Use the Intel® FPGA SDK for OpenCL™ arbitrary precision integer extension to define integers with a custom bit-width. You can define integer custom bit-widths up to and including 64 bits.

To use the arbitrary precision integer extension, include the following line in your list of header files in your kernel code:
#include "ihc_apint.h"
When you compile a kernel that includes the ihc_apint.h header file, you must include the -I $INTELFPGAOCLSDKROOT/include/kernel_headers option with the aoc command. For example:
aoc <other command options> -I $INTELFPGAOCLSDKROOT/include/kernel_headers <my_kernel_file>

The header defines signed and unsigned arbitrary precision integer type definitions of the form intd_t and uintd_t, where d is the bit width of the type.

For example, you can declare a 10-bit signed and unsigned arbitrary precision integers as follows:
int10_t x_signed;
uint10_t x_unsigned;

You can declare arbitrary precision integers with widths up to 64 bits.

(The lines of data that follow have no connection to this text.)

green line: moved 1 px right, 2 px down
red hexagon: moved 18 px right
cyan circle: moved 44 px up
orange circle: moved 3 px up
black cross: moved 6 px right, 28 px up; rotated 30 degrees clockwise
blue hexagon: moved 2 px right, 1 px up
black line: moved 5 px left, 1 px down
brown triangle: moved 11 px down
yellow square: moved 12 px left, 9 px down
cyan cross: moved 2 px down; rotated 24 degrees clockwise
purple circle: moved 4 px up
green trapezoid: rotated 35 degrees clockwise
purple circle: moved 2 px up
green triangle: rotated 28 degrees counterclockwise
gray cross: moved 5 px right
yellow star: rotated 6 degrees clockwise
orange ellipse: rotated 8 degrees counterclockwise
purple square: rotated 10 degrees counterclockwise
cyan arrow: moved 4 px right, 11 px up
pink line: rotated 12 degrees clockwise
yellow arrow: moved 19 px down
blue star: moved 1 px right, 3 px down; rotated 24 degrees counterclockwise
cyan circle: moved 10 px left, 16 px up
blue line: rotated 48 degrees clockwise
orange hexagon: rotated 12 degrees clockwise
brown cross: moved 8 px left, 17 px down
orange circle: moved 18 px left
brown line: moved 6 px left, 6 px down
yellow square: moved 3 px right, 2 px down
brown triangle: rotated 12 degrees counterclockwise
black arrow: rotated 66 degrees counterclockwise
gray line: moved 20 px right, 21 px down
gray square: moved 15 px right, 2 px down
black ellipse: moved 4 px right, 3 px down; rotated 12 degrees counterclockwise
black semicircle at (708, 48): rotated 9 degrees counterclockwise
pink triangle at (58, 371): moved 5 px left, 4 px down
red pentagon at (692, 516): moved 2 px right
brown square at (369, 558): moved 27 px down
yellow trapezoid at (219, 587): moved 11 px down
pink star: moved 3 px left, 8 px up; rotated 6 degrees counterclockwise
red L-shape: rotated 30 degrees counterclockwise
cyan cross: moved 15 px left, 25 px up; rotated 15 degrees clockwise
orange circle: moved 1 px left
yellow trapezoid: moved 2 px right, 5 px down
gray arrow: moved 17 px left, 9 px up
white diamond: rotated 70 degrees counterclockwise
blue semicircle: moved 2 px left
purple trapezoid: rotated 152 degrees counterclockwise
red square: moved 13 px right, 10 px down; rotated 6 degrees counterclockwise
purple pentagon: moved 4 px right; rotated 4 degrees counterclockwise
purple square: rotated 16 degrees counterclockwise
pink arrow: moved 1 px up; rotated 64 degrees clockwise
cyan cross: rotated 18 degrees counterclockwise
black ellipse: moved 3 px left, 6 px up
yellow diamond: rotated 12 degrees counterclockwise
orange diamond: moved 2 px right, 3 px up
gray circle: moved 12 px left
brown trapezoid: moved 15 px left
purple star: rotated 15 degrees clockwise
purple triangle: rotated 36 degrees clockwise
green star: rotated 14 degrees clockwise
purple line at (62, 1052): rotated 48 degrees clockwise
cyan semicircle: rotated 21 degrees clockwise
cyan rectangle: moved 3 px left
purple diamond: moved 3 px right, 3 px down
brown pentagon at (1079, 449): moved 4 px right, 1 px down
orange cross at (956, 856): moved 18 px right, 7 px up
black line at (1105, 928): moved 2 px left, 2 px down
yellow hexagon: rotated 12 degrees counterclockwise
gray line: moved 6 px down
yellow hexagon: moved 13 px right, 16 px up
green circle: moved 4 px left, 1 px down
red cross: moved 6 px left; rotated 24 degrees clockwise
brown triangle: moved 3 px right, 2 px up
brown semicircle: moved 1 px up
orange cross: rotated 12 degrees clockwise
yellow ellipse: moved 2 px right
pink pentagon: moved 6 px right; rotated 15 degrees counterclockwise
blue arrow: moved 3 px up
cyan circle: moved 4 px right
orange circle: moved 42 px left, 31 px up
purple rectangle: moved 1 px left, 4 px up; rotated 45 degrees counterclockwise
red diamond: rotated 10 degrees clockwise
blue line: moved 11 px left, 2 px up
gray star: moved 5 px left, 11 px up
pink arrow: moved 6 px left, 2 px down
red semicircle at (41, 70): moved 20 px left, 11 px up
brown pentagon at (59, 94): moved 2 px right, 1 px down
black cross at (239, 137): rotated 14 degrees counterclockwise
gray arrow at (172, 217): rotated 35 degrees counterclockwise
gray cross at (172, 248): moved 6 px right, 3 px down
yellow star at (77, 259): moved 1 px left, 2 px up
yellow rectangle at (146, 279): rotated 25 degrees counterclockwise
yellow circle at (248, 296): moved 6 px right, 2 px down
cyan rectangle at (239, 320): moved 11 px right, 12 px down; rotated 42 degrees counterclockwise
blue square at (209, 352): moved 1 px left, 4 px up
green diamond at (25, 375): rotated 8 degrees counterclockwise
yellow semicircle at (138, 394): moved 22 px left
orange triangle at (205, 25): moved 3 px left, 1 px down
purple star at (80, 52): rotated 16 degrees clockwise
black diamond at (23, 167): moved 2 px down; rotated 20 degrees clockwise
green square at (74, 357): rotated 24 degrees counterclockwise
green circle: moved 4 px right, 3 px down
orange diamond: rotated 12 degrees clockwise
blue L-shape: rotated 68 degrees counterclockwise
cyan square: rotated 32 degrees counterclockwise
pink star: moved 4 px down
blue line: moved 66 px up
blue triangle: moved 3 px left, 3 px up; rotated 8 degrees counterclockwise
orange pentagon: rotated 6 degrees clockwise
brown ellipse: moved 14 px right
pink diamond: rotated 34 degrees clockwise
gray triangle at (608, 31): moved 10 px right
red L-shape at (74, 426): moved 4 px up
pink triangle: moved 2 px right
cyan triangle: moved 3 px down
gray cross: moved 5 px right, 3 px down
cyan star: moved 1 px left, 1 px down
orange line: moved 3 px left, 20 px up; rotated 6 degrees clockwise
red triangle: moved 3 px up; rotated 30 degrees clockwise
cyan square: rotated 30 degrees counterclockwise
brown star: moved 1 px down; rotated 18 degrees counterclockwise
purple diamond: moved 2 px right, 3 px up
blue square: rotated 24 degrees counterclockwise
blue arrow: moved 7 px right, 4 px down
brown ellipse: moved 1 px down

If you do operations where the bit width of the result is larger than the bit widths of the arguments, you must explicitly cast one of the arguments to the resulting bit width.

For example, if you had the following operation, the result overflows the declared size of the integer:
int10_t a;
int10_t b;
int20_t res;

res = a * b;

In the example, the compiler attempts to instantiate a multiplier that multiplies two 10-bit integers and put the results into another 10-bit integer. The result is then sign extended or zero extended up to 20-bits.

To prevent the overflow, explicitly cast one of the arguments to the resulting bit width as follows:
res = ((int20_t)a) * b
Remember:

When you compile a program for x86-64 platforms, the bit widths for arbitrary precisions integers are rounded up to either 32 bits or 64 bits. When you compile a kernel for an FPGA platform, the bit widths are not rounded up and the arbitrary precision integers remain at their declared bit width.

As a result, an operation that appears to work correctly in an x86-64 program can overflow and lose precision when you compile that same operation in an FPGA kernel. The additional precision provided by bit-width rounding on x86-64 platforms masks possible overflow and precision-loss problems you might encounter when your compile your FPGA kernel.